According to reports, the cost of a funeral with burial was highest in the north central region of the country, such as Minnesota, Michigan, Wisconsin, Ohio, Nebraska, and Kansas. The cost of cremation services was highest in the north east region of the country, such as Maine, Massachusetts, Vermont, and New Hampshire.

Howbeit, Funeral Homes in New York earn an average of 44.7 percent more than the national average. They can also find higher than average income in Chicago, Illinois (26.4 percent more) and Philadelphia, Pennsylvania (18.5 percent more). The lowest can be found in Los Angeles, California (12.2 percent less).

6. Additional Products

Some funeral homes also sell caskets, flowers, urns and other items/services related to death. The general funeral cost is around $6,000 to $7,000. This cost includes embalming, cosmetics, viewings, transportation expenses and professional charges. Embalming averages around $500 – $700 and usually doesn’t cost more than $1,000.

Embalming is not always required and depends on whether or not the body is buried or cremated and how quickly the service takes place after the deceased’s passing. Refrigeration is often an alternative to embalming, but even refrigeration can cost several hundred dollars. Flowers cost around $500 – $700, while wreaths displayed around the casket typically cost about $100 – $200 each.

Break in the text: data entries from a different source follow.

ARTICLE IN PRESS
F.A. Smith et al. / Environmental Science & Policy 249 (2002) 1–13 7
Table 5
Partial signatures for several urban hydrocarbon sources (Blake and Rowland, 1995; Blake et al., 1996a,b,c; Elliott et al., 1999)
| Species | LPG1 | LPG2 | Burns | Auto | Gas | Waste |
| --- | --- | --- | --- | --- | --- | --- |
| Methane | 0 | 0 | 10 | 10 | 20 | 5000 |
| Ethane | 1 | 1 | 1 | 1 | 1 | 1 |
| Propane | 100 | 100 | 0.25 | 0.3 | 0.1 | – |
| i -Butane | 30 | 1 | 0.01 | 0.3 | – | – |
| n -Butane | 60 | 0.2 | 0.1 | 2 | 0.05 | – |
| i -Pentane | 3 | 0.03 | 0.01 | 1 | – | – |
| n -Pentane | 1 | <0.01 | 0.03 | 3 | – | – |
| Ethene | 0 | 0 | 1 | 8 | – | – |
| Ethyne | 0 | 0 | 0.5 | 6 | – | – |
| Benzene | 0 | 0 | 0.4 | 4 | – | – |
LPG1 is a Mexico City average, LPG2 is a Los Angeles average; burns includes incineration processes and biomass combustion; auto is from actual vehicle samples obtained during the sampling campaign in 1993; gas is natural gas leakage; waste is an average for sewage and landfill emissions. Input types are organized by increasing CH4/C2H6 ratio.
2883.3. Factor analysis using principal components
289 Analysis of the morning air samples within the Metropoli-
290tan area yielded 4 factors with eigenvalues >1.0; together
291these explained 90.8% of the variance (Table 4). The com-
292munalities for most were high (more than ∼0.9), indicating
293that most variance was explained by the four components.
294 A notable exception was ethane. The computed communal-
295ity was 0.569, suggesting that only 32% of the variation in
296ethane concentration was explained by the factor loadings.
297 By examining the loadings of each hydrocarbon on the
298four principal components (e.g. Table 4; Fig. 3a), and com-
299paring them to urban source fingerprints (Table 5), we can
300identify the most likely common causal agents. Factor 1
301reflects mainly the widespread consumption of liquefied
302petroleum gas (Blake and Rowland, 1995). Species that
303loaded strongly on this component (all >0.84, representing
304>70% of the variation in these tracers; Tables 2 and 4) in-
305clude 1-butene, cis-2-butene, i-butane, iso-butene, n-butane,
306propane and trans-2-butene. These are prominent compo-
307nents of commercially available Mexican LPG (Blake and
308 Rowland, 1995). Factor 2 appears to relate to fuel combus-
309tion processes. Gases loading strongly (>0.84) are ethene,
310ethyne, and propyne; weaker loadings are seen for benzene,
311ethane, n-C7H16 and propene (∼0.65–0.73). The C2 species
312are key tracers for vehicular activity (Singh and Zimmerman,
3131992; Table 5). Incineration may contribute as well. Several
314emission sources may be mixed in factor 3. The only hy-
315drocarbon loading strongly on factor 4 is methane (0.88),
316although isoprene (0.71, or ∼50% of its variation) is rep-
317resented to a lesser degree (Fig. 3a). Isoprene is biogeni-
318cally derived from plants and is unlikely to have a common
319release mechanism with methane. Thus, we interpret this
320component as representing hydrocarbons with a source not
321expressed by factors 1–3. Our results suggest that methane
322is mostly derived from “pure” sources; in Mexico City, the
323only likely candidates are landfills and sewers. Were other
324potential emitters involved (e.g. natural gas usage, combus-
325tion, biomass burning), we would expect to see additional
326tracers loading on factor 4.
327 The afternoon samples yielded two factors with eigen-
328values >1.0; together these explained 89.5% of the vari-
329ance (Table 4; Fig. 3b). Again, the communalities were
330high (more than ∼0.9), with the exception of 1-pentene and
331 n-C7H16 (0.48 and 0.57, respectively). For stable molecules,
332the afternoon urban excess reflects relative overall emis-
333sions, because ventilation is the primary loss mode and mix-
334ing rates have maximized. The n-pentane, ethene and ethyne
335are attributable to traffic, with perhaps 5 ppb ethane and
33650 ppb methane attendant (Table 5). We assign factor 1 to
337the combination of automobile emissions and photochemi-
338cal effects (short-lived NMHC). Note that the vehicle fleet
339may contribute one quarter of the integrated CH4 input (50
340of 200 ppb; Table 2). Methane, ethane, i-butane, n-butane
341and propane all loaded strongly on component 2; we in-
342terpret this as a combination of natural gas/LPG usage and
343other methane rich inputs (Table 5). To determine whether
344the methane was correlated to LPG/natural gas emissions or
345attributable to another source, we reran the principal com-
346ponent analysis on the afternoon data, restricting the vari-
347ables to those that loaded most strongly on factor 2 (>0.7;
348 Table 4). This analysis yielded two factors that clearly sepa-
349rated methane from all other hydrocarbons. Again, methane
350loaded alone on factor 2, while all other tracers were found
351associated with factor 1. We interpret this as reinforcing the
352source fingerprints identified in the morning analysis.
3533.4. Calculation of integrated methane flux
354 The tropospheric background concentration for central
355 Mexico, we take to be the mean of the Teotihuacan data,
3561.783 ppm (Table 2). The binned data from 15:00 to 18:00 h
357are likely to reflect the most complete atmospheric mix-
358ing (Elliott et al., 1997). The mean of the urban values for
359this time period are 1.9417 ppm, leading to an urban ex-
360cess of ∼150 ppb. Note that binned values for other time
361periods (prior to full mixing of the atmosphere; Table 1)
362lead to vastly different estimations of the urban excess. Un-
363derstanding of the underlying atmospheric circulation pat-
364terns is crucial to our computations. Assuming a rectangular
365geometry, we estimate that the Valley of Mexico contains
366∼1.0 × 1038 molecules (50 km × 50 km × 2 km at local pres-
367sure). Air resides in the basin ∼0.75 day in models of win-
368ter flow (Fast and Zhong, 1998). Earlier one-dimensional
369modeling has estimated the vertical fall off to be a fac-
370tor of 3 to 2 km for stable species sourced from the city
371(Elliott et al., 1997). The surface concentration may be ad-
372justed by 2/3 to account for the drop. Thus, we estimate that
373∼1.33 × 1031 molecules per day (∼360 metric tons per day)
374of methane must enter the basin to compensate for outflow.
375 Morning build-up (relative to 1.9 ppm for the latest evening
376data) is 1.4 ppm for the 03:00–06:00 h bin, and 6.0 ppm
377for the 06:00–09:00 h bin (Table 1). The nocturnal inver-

A decent sized casket wreath will probably cost between $500 – $700 depending on the florist, flowers used, and size of the display. An average grave plot will cost around $1,000  –  $4,000, but metropolitan areas, such as areas of Los Angeles and Chicago, may cost more.

Upright headstones usually stand on top of the grave and cost around $2,000 – $5,000 depending on the design. Grave markers lie flat on the ground and cost around $1,000. Each cost depends on the type of material used, with stone and bronze material being the cheapest.

7. Additional Funeral Services

A funeral home’s least expensive option is usually a direct burial. Having a direct burial means the body is not embalmed and there is no visitation. Another option is direct cremation, which is essentially the same as a direct burial, except the body is cremated not buried.

A horse drawn funeral is not available everywhere, but can provide a unique alternative to a regular hearse and provide families with additional style and elegance. Funeral Homes that provide this service usually offer black or white horses and decorations in the colour of choice.

The cost of a horse and carriage is higher and is usually charged per hour. Shipping a body can increase funeral costs by $2,000 or more. Any funeral home that offers these additional services will make money and profit than funeral homes who offer fewer services.

In conclusion, the profit of a funeral home will depend on the factors mentioned above. Howbeit, relationships are at the foundation of this business. Funeral home business owners who establish a flawless reputation within their local community will win the business of locals for generations.

Estimated Profit Margin for a Funeral Home

According to reports, the average gross profit margin across the funeral industry is 62.5 percent. This ranks just above the midpoint compared to other common industries. However, independent operators may barely squeeze a margin of 10 to 30 percent.

Although this business might not be for everyone, but working in the funeral service can be a profitable career move. A non – managerial employee can earn around $57,580 per year with an associate’s degree. That rate certainly jumps for funeral service managers, who have a median annual wage of $79,180.

Morticians, undertakers and funeral directors, on the other hand, have a median annual wage of $52,650. Embalmers tend to be on the lower end of the pay scale with a median annual wage of $45,060. Top – earning owners are said to make over $92,000, according to according industry reports.

Starting a funeral home will cost between $150,000 and $300,000 for a small – scale and intimate mortuary. But creating a large – scale franchise could cost upward of $2 million.